Hunters and birders may seem unlikely allies, but they share many of the same conservation goals. One is maintaining healthy populations of birds and mammals for viewing and hunting.
Free roaming feral cats pose a serious threat to this objective. The University of Nebraska Extension service has just published a review of the feral cat problem (www.ianrpubs.unl.edu/epublic/live/ec1781/build/ec1781.pdf”>www.ianrpubs.unl.edu/epublic/live/ec1781/build/ec1781.pdf).
Not pets
Free-roaming feral cats are not pets. They stalk the edges of woods, they patrol rural roadsides, and they thrive in suburban neighborhoods. They are at least one generation removed from domestication, and they roam wild because someone irresponsibly abandoned their ancestors.
To survive, feral cats prey on small birds, small mammals, and even small reptiles and amphibians. The ecological toll free-roaming feral cats take on small wildlife species is staggering.
The Nebraska report puts the U.S. feral cat population at 60 million and estimates that they kill 480 million birds every year.
The American Bird Conservancy (www.abcbirds.org) estimates that feral cats kill more than a billion small mammals annually. Such levels of predation by an exotic species are unsustainable. During the nesting season cats concentrate on flightless chicks of ground nesting species such as quail, grouse, turkeys, waterfowl, and shorebirds.
Stalking
At this time of year, cats stalk birdfeeders for easy meals. Often piles of bloody feathers are the only evidence left behind.
Ending this slaughter is simple. State wildlife agencies should declare a 365-day open season on feral cats with no bag limit. The feral cat population would plummet quickly.
But that won’t happen.
Feral
State wildlife agencies don’t want to deal with the feral cats. I haven’t found a single state wildlife agency that claims jurisdiction over feral cats. In Pennsylvania and West Virginia, for example, cats are considered domestic animals, and generally under the jurisdiction of county police departments and dog catchers.
This is particularly problematic because, though dogs must be licensed, the cat lobby has successfully avoided mandatory licensing.
This raises the question of how to identify feral cats. I’d say any cat without a collar roaming on private property would quality as feral and fair game. That should even satisfy farmers who argue they need free roaming cats to control rodents in the barn. As long as cats stay on the farm, they’re safe. If they wander down the road to a neighbor’s bird feeders — it’s open season.
Killing machines
But then there’s the TNVR crowd. Their solution is to trap, neuter, vaccinate, and release feral cats. The good news is that they cannot breed. But they’re still killing machines.

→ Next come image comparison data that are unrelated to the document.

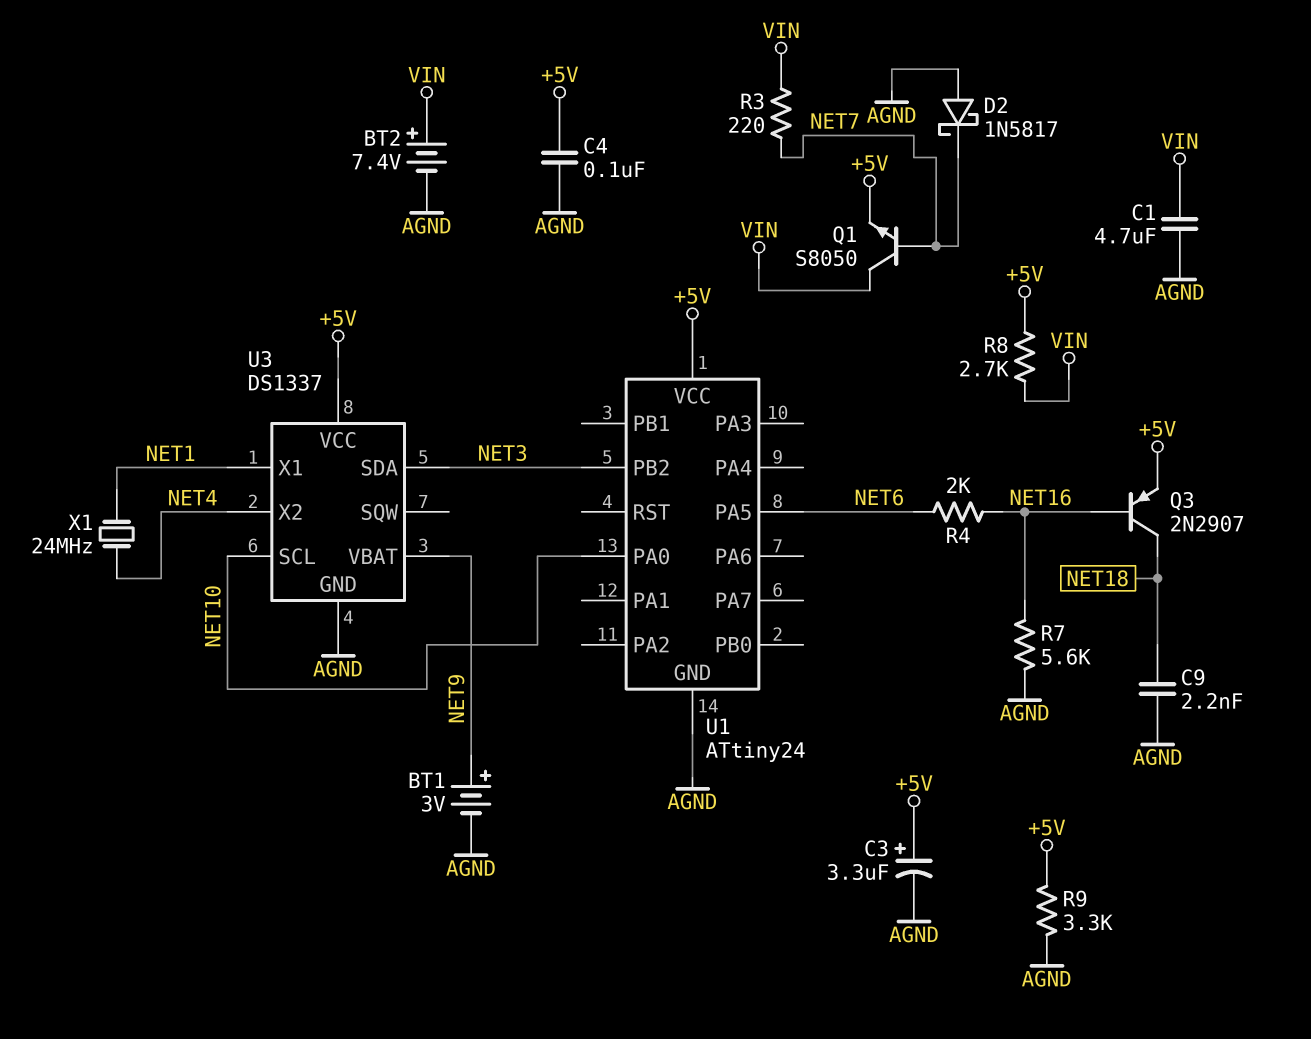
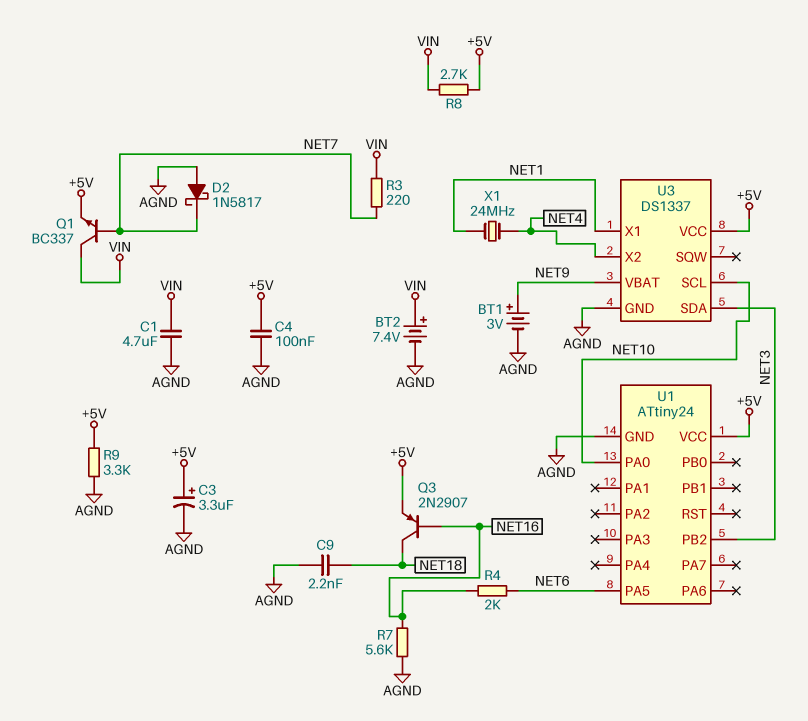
Q1: NPN S8050 (B NET7, C VIN, E +5V) -> NPN BC337 (B NET7, C VIN, E +5V)

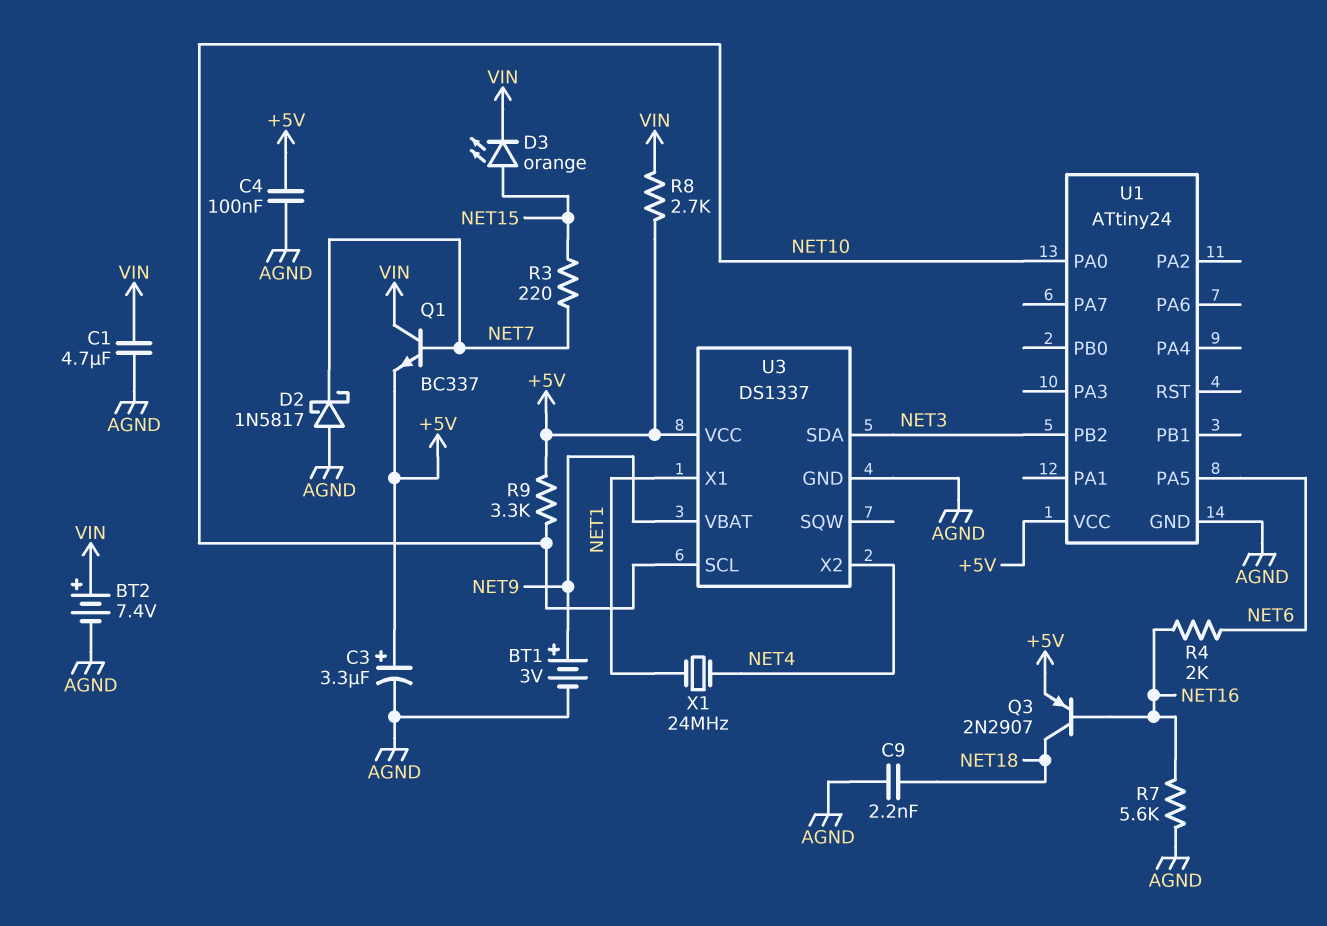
D3: none -> LED orange (A NET15, K VIN)
R3: 220 (NET7, VIN) -> 220 (NET7, NET15)
R9: 3.3k (+5V, AGND) -> 3.3k (+5V, NET10)

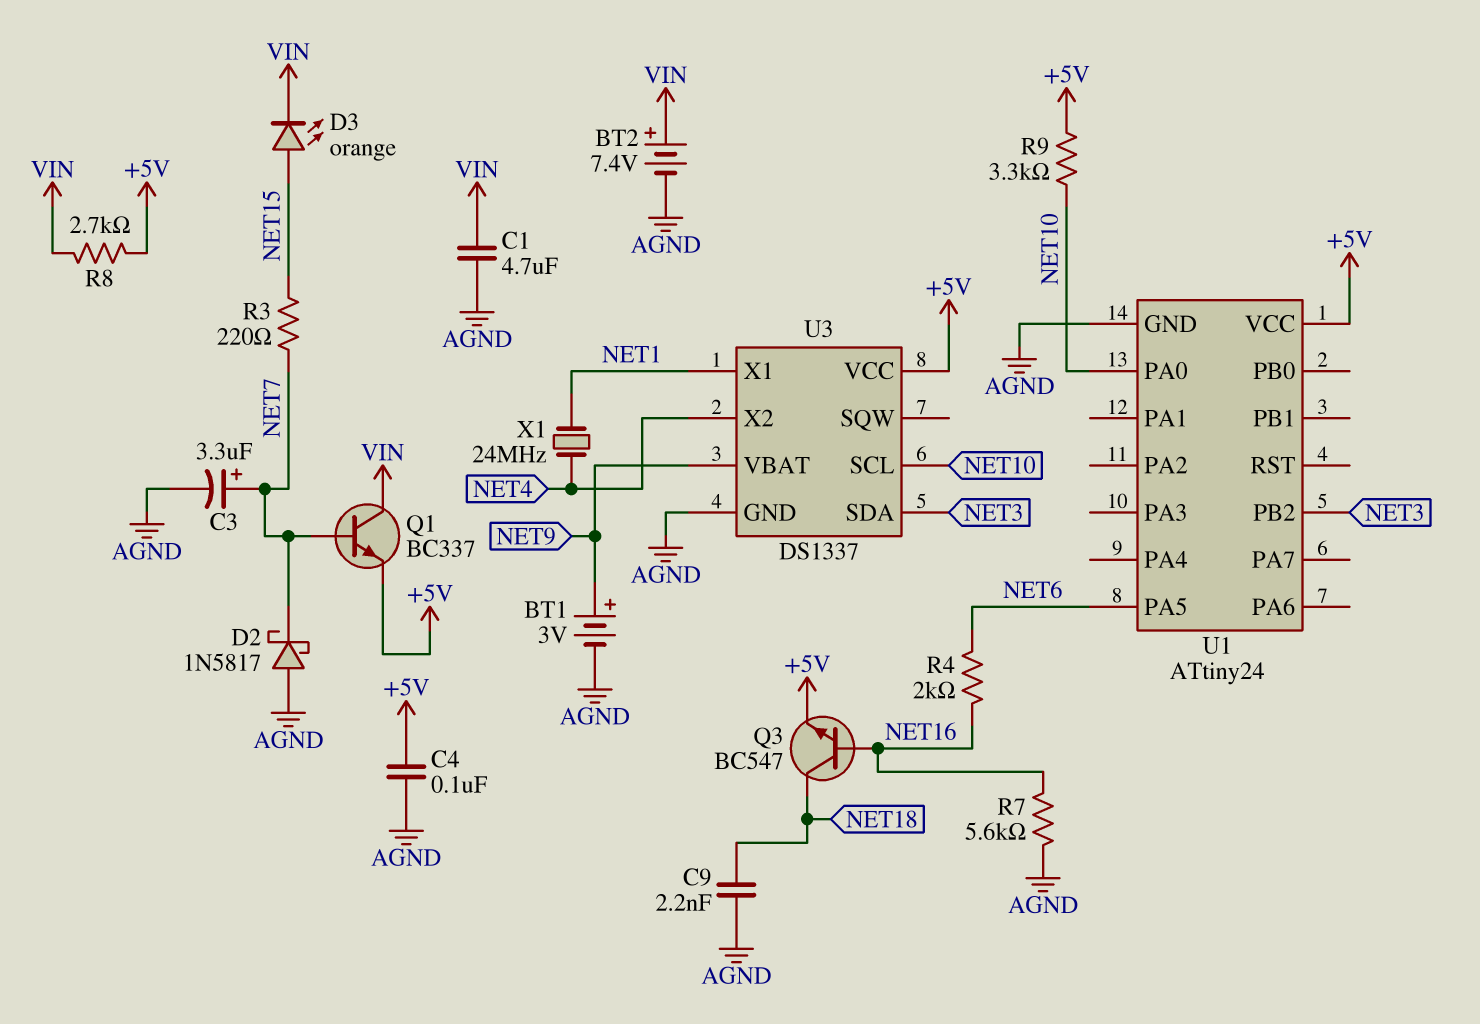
C3: 3.3uF (plus +5V, minus AGND) -> 3.3uF (plus NET7, minus AGND)
Q3: PNP 2N2907 (B NET16, C NET18, E +5V) -> NPN BC547 (B NET16, C NET18, E +5V)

And the feral cat problem is exacerbated by cat owners who insist on letting their cats outside for a few hours each day. They say cats need fresh air, or that it’s not natural for cats to be indoors. That’s simply not true. Cats are domesticated animals that thrive indoors. Outdoors, their life expectancy shortens considerably. That’s a fact.
Other risks
The risks that outdoor cats face include:
• Attacks by dogs, other cats, raccoons, skunks, and foxes that can result in puncture wounds, infections, rabies, distemper, and other diseases;
• Death by hungry coyotes;
• Unspeakably cruel treatment by sadistic people; ask local animal shelter workers how often they see cats that have been shot, stabbed, or even set on fire;
• Infestations of fleas, ticks, and other parasites, which can be passed on to family members.
The simple, though unrealistic, solution to all these problems is to eliminate feral cats and keep pet cats indoors. Conservation organizations, veterinary associations, and humane societies all agree that outdoor cats are a social and ecological problem that needs to be addressed.
Other options
One option for those who insist their pet cats must get fresh air is to enclose the back porch in chicken wire and install a pet door so cats can move freely in and out of the house.
Finally, don’t label me a cat hater. I love cats. My family’s last house cat lived for 17 years. Keeping cats indoors is a no-brainer. It’s what’s best for cats, their owners, the neighbors, and the environment.
This has lost his mind.
Cat-lovers’ TNR (trap, neuter, release) programs are a dismal failure. A smokescreen and time & money waster. Don’t let anyone try to convince you otherwise. Do a search online for the truth about all TNR failures.
Those cats that are released will still be decimating the native food-chain for all manner of animals larger than themselves, as well as destroying all the smaller animals that feed the larger ones. And if you feed a TNR cat colony they kill even more wildlife. A well-fed cat kills more animals than a starving one. They don’t stop killing other animals just because they’re no longer hungry. The healthier they are the more they kill. It’s what they do, it’s what they are.
The problem is just not the loss of bird populations either. Feral cats and neighboring farmers that let theirs roam free have decimated the natural food-chain in my woods. The resident foxes, owls, and other predatory animals no longer had a food source, the feral cats destroyed all the smaller animals that all the larger ones depended on. The native species all starved to death. That’s what cats do to ALL native animals.